Thursday, March 20, 2025

Bury Your Dead

Bury Your Dead (Chief Inspector Armand Gamache, #6) by Louise Penny |  Goodreads

 Bury Your Dead by Louise Penny, 371 pgs. 

Unable to resolve terrible events in his own recent history, Chief Inspector Armand Gamache turns to historical mysteries for comfort. He spends his days in the Literary and Historical Society, an enclave of English literature in the midst of Francophone Quebec, distracting himself with research on incidents that occurred many years ago. Inspector Gamache soon realizes he is not the only one ruminating on the past, as an obsessive historian turns up dead in this safe haven of research. While Inspector Gamache works with Canadian history, Inspector Beauvoir returns to Three Pines for comfort and clarity on the team's most recent case there. The two soon realize that the past, like the present, is never quite as it may have once seemed.

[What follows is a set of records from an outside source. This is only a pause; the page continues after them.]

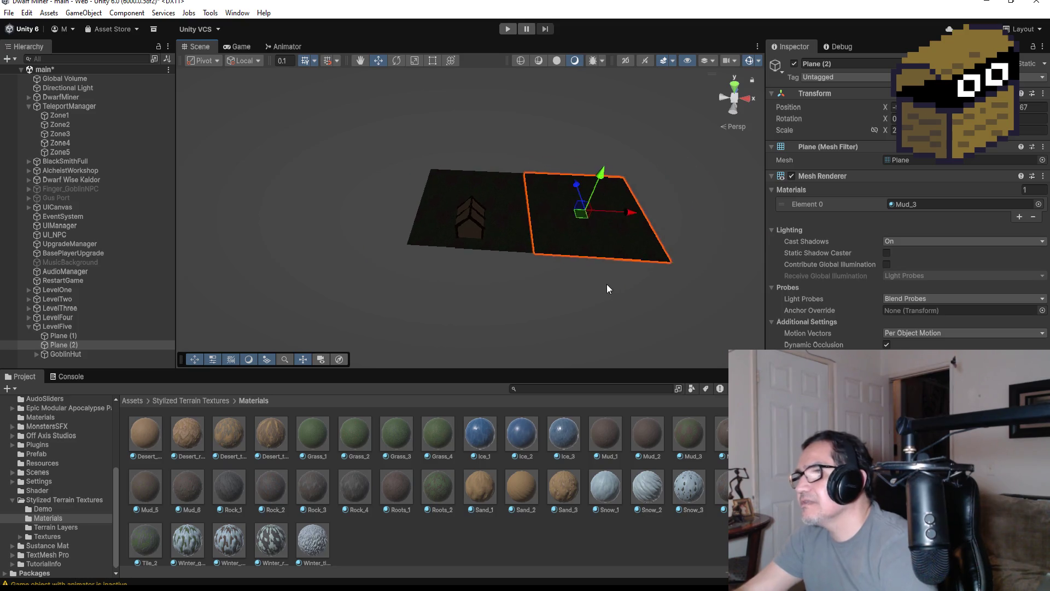
pyautogui.moveTo(485, 279)
pyautogui.mouseDown()
pyautogui.moveTo(659, 274)
pyautogui.moveTo(525, 277)
pyautogui.moveTo(589, 282)
pyautogui.mouseUp()
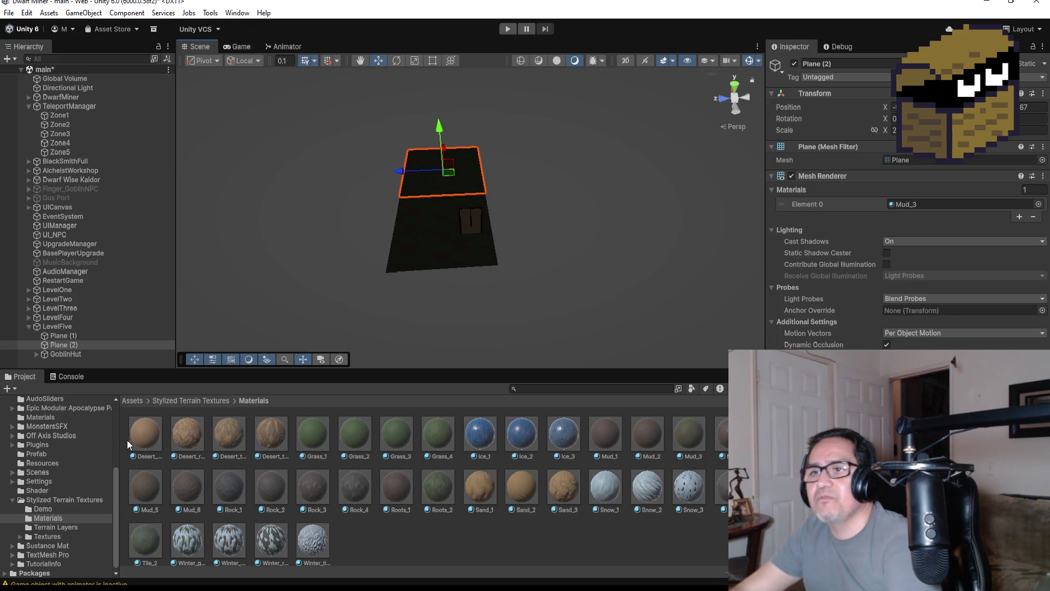
# Create an empty GroupFloor under LevelFive and move Plane (1) and Plane (2) into it.
pyautogui.click(55, 326)
pyautogui.rightClick(57, 327)
pyautogui.click(101, 336)
pyautogui.write('GroupFlo')
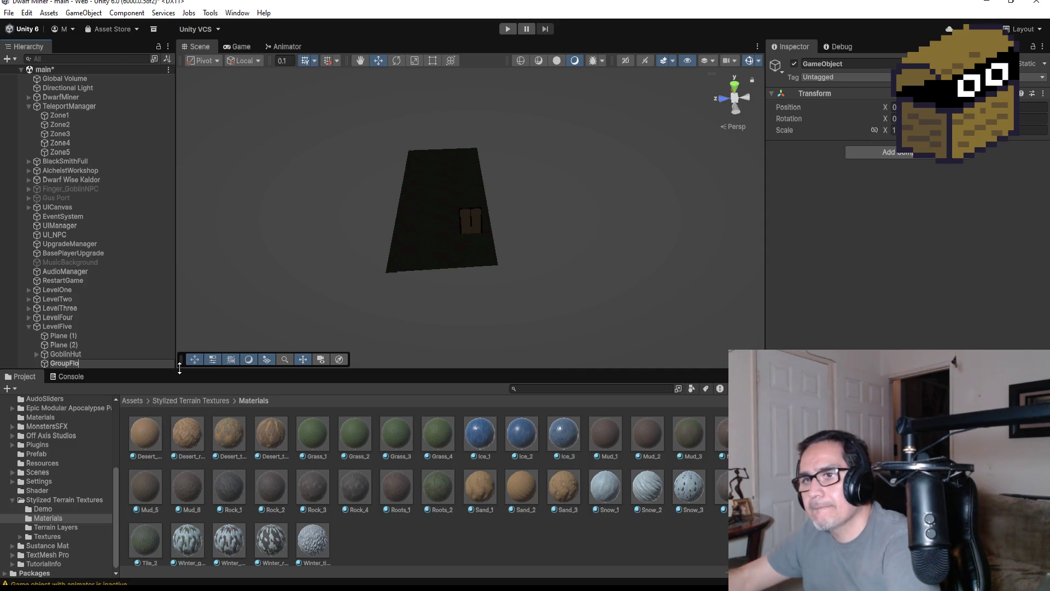
pyautogui.write('or')
pyautogui.press('Return')
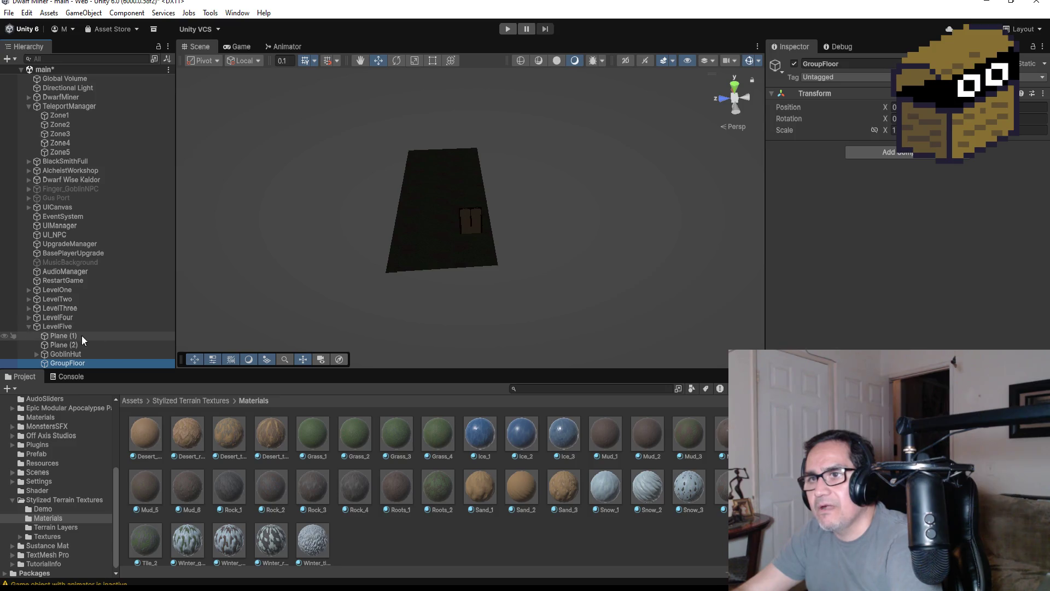
pyautogui.moveTo(82, 365)
pyautogui.mouseDown()
pyautogui.moveTo(77, 334)
pyautogui.moveTo(76, 343)
pyautogui.moveTo(34, 335)
pyautogui.moveTo(43, 336)
pyautogui.mouseUp()
pyautogui.click(76, 348)
pyautogui.keyDown('shift'); pyautogui.click(74, 353); pyautogui.keyUp('shift')
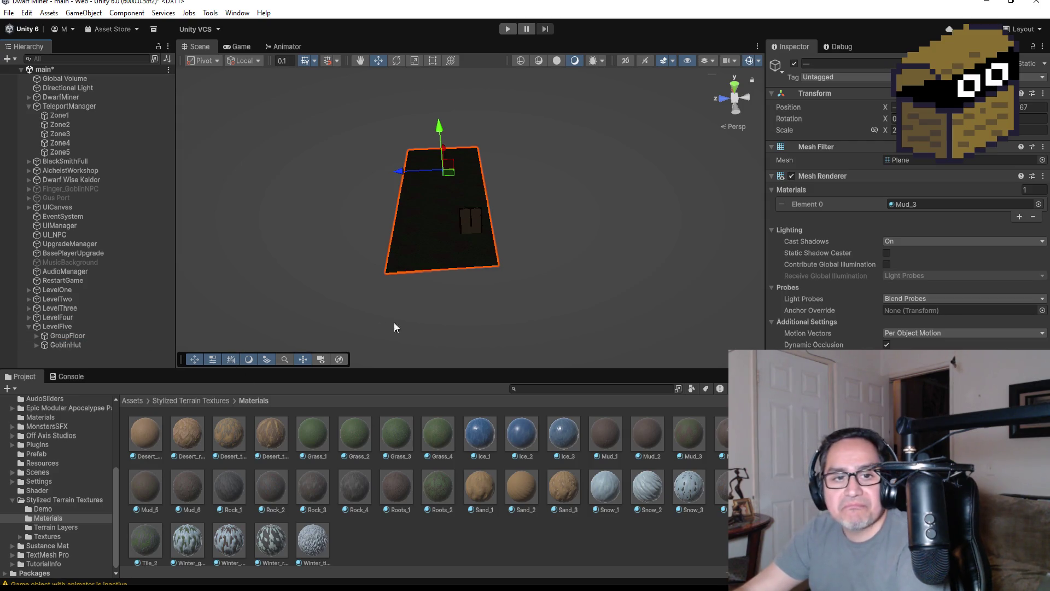
pyautogui.click(37, 336)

This story has a lot of plot lines to follow--the mystery of Quebec's founder, the mystery of the historian's murder, the case in Three Pines, and the recent case which left Gamache and Beauvoir so wounded--so many that I think the impact of each is dulled. As you move through the book, you learn a little about each plot line at a time, meaning that at times it does not even feel like you are progressing, rather taking four steps to the side before moving forward. I do, however, love how unabashedly Canadian this book is. I loved learning about the tense situation between languages spoken in Quebec, and I loved getting a glimpse of Canadian history (the good, the bad, and the ugly) through the Louise Penny's lens. This is an interesting story; it is just a lot.